Would you please copy each line of the data in which the string "Lanner" occurs?
□ □ □ □
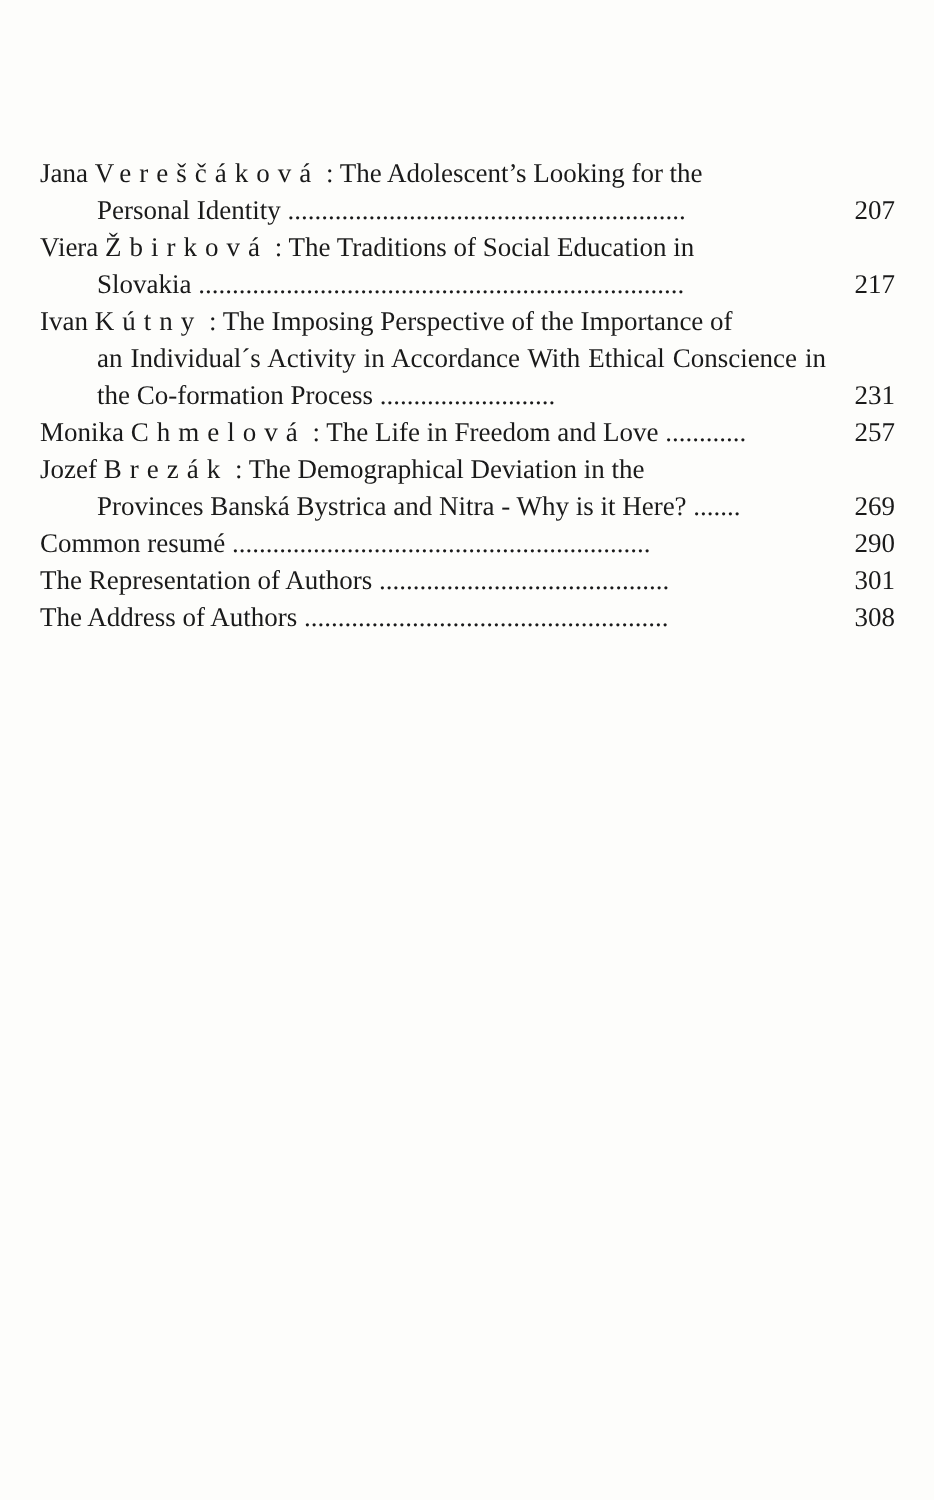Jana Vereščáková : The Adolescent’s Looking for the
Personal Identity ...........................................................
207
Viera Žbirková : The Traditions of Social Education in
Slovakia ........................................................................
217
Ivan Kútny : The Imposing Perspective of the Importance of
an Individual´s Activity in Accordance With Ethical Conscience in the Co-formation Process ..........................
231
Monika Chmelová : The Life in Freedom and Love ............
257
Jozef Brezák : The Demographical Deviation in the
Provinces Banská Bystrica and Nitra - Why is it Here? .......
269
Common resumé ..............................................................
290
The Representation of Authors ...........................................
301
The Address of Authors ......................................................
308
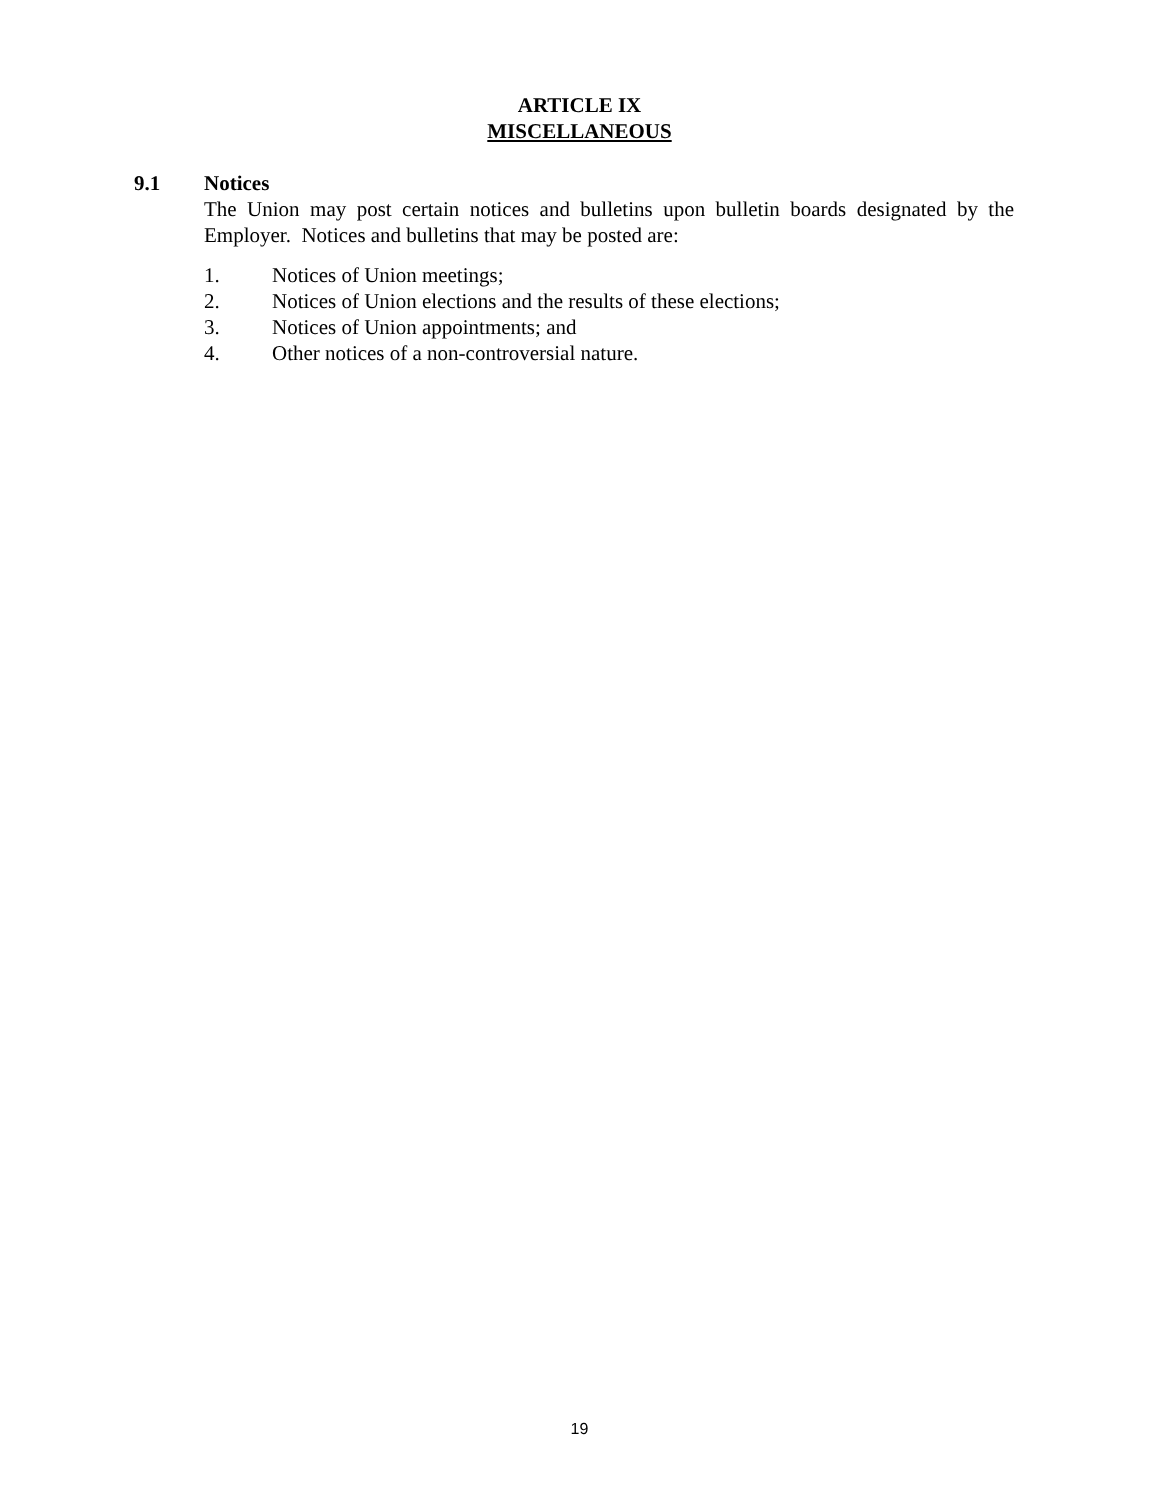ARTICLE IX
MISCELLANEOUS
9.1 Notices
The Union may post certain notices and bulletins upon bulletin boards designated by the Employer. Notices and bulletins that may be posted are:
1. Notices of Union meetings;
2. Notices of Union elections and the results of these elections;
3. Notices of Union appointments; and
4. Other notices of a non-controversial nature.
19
□ □ □ □
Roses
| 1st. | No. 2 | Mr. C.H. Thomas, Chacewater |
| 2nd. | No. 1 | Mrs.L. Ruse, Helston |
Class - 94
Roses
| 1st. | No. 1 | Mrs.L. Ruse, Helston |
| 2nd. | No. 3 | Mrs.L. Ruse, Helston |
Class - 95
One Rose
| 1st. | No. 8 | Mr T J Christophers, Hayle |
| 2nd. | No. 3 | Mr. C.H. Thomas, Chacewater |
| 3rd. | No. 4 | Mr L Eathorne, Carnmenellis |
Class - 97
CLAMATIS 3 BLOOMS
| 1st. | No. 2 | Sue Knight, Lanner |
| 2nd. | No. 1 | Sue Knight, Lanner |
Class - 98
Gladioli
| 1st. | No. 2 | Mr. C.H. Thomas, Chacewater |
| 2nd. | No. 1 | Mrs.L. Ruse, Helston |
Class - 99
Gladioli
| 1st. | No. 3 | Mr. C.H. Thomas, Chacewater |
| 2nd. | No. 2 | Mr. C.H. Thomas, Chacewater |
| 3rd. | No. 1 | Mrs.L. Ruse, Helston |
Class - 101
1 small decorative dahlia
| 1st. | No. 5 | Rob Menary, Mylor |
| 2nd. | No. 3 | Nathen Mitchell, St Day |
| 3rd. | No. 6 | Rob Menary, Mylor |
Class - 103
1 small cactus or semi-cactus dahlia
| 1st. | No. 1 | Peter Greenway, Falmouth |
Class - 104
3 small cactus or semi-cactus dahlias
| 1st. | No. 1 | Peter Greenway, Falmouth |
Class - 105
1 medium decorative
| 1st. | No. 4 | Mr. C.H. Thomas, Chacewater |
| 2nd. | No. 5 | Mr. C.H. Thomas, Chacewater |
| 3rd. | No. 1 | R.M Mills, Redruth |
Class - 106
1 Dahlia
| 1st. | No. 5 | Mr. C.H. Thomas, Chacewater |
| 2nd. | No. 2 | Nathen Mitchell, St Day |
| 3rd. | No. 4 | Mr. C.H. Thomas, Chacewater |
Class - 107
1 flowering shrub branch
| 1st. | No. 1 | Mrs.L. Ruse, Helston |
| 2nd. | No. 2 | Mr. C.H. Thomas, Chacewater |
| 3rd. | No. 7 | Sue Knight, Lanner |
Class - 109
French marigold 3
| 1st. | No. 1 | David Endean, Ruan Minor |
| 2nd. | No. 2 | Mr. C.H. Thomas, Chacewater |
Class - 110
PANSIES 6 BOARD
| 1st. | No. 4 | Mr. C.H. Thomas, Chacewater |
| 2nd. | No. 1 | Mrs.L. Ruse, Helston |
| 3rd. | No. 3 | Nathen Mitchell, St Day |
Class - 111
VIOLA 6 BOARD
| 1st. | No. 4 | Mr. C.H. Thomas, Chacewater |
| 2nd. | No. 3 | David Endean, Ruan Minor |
□ □ □ □
### Exercise response
| 1st. | No. 2 | Sue Knight, Lanner |
| 2nd. | No. 1 | Sue Knight, Lanner |
| 3rd. | No. 7 | Sue Knight, Lanner |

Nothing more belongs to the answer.